Romania
Romania’s political crisis is over, at least for the time being. The previous government, a coalition between the centre-right PNL and the centrist-reformist USR, fell two months ago on a vote of no confidence after the USR withdrew its support. USR leader Dacian Cioloș was then nominated as prime minister, but he was also rejected by parliament.
President Klaus Iohannis, who is aligned with the PNL, then nominated PNL defence minister Nicolae Ciucă. He gave up the attempt to form a minority government at the beginning of last month. A period of negotiations followed, which ended with an agreement between the PNL and the main opposition party, the Social Democrats, providing for a unity government with the prime ministership to rotate between them.
Ciucă was then reappointed, and with the support of the Social Democrats plus the Hungarian minority party, UDMR, he won confirmation in a joint sitting of parliament by a large majority, 318 to 126. A group of MPs loyal to former prime minister Ludovic Orban broke away from the PNL to vote against the new government.

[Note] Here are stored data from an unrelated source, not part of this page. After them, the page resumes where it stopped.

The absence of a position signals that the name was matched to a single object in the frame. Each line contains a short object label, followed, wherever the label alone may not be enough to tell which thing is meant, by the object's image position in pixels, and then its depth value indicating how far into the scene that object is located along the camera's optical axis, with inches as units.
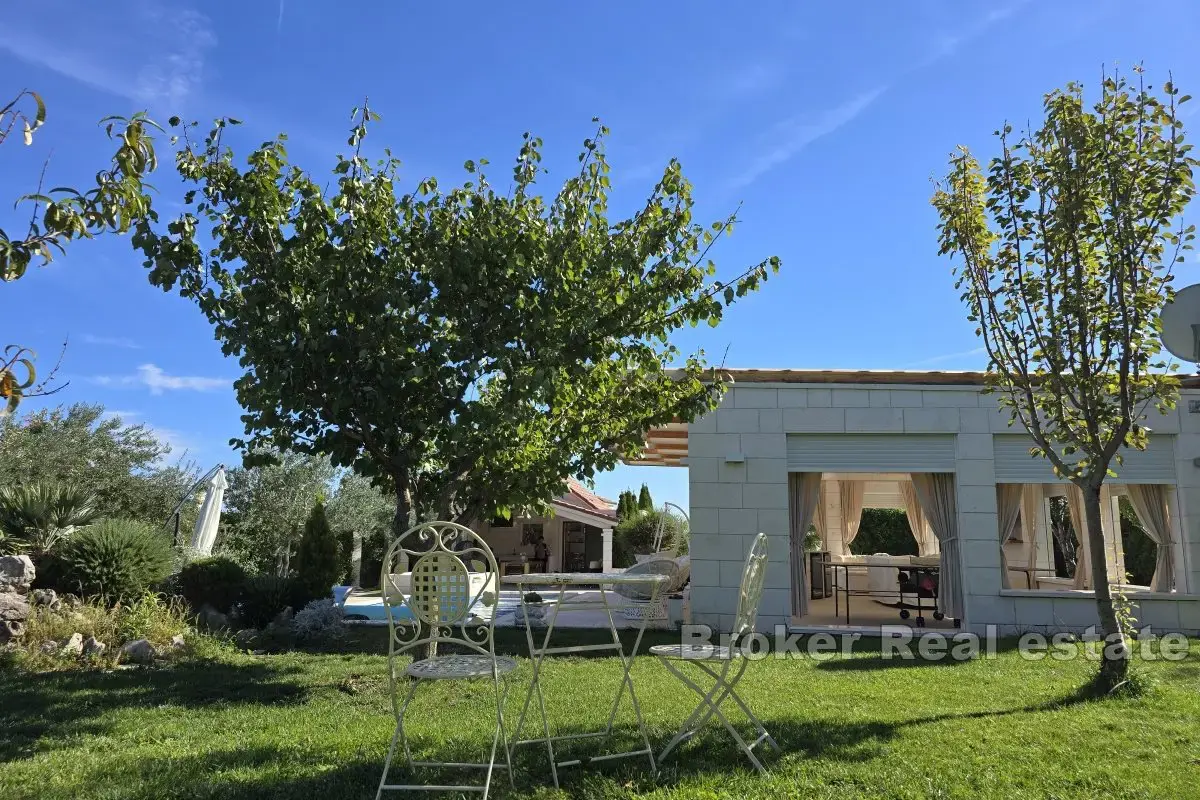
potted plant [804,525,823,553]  652.1
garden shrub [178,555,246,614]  362.6
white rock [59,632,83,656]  269.0
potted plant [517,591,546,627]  388.7
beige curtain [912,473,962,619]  390.0
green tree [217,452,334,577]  606.3
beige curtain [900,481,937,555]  545.3
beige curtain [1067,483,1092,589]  419.2
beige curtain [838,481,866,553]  587.5
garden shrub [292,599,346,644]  338.3
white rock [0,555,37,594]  288.7
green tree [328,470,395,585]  661.3
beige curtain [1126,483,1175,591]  387.9
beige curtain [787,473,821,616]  399.9
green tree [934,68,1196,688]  223.5
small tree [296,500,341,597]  438.9
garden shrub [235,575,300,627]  370.9
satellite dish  144.1
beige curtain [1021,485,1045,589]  510.9
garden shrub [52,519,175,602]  309.0
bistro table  145.2
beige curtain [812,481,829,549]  615.5
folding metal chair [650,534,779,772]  150.5
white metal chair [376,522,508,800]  137.7
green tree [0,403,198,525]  542.0
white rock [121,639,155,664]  276.5
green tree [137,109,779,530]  248.1
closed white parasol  478.3
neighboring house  861.2
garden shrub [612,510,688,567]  633.6
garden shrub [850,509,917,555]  750.5
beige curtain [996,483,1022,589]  403.9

The plan is that Ciucă will give way to a Social Democrat prime minister in the middle of 2023, but a lot could happen before then.
Sweden
A resolution also in Sweden, where Social Democrat Magdalena Andersson, after a false start last month, has been confirmed as the country’s first female prime minister.
Andersson took over the coalition with the Greens from her predecessor as party leader, Stefan Löfven. But when parliament rejected the government’s budget in favor of the one presented by the centre-right opposition, the Greens pulled out, leading Andersson to resign before she had even been sworn in.

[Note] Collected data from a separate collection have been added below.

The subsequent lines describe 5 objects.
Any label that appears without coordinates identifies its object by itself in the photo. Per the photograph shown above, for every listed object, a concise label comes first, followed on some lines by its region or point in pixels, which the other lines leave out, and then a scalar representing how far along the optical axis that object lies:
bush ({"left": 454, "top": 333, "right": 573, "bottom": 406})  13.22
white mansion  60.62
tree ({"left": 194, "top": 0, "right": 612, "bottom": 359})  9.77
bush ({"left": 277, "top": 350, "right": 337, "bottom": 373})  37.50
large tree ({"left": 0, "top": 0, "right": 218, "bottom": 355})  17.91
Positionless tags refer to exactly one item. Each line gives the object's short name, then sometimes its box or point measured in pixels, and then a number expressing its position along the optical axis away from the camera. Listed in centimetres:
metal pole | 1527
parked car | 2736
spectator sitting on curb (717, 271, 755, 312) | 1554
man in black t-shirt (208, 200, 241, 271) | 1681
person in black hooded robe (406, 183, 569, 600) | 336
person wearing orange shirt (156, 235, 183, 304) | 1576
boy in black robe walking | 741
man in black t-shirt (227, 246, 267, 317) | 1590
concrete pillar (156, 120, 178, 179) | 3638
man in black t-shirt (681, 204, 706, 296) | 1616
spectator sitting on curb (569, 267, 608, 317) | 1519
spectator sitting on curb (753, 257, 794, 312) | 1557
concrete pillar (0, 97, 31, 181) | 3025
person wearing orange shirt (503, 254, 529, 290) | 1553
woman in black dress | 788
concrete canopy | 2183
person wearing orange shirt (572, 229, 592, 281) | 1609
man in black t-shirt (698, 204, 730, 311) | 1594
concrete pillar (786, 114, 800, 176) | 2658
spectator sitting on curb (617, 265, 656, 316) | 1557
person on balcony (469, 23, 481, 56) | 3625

The underlying parliamentary arithmetic, however, hadn’t changed. Four parties – Social Democrats, Greens, Left and Centre – have a narrow majority between them. They have some major differences, and every now and then one of them rebels (as Centre did over the budget, and as Left did earlier in the year over rent control). But ultimately they have a common interest in sticking together.
So when Andersson reconstituted the government just with ministers from her own party, she succeeded in winning parliamentary approval. Needing 175 votes to veto her appointment, the opposition could only muster 173. Now the government can focus on rebuilding its standing in advance of the election scheduled for next September.
Honduras
Honduras held its presidential and congressional elections two weeks ago (see earlier report here). It was a very slow count, and the official results still only show 98.9% counted, but the result was not in doubt. The left’s Xiomara Castro has 50.7%, almost 480,000 votes clear of the right’s Nasry Asfura on 36.5%.

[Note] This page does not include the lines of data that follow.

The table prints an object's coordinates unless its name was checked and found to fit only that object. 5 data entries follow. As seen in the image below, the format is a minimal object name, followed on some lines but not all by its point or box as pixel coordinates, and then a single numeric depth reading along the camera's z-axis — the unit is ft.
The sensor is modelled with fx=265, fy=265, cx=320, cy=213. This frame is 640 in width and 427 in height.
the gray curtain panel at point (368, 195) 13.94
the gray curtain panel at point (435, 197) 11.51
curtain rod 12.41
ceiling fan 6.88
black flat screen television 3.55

That’s not quite as big as the margin from early in the count, when she led by nearly twenty points, and at one stage last week she dipped below 50%. But that doesn’t matter: only a plurality is required, and Asfura conceded defeat two days after the poll. Centrist Yani Rosenthal took third place with 10.0%, while the remaining twelve candidates could manage only 2.9% between them.
Counting for the legislature seems to be still incomplete, but projections at Wikipedia give the left 50 of the 128 seats, as against 43 right, 23 centre, ten populists and two others.
Gambia
Gambia (also “The Gambia”), a very small country in west Africa, came into the news five years ago when its long-serving authoritarian president, Yahya Jammeh, unexpectedly lost an election. After initially conceding defeat, he then changed his mind and tried to hang on, but he eventually fled into exile (where he remains) after neighboring countries marshalled troops to intervene.
The man who beat him, Adama Barrow, was up for re-election on 4 December. During his term in office, the diverse coalition opposed to Jammeh has split, and Barrow has aligned with an anti-Jammeh faction of the old ruling party. But voters didn’t seem to mind, electing him for a second term with 53.2% of the vote against 27.7% for his main opponent, Ousainou Darboe of the United Democratic Party. Another four candidates shared the remaining 19.1%.
The opposition claimed foul play, but international observers reported no major problems. Literacy is not high in Gambia, so people vote by placing marbles in urns – a very secure system, and a nice throwback to the origins of democracy in ancient Greece, where pebbles (“psephos”, hence psephology) were used for the purpose.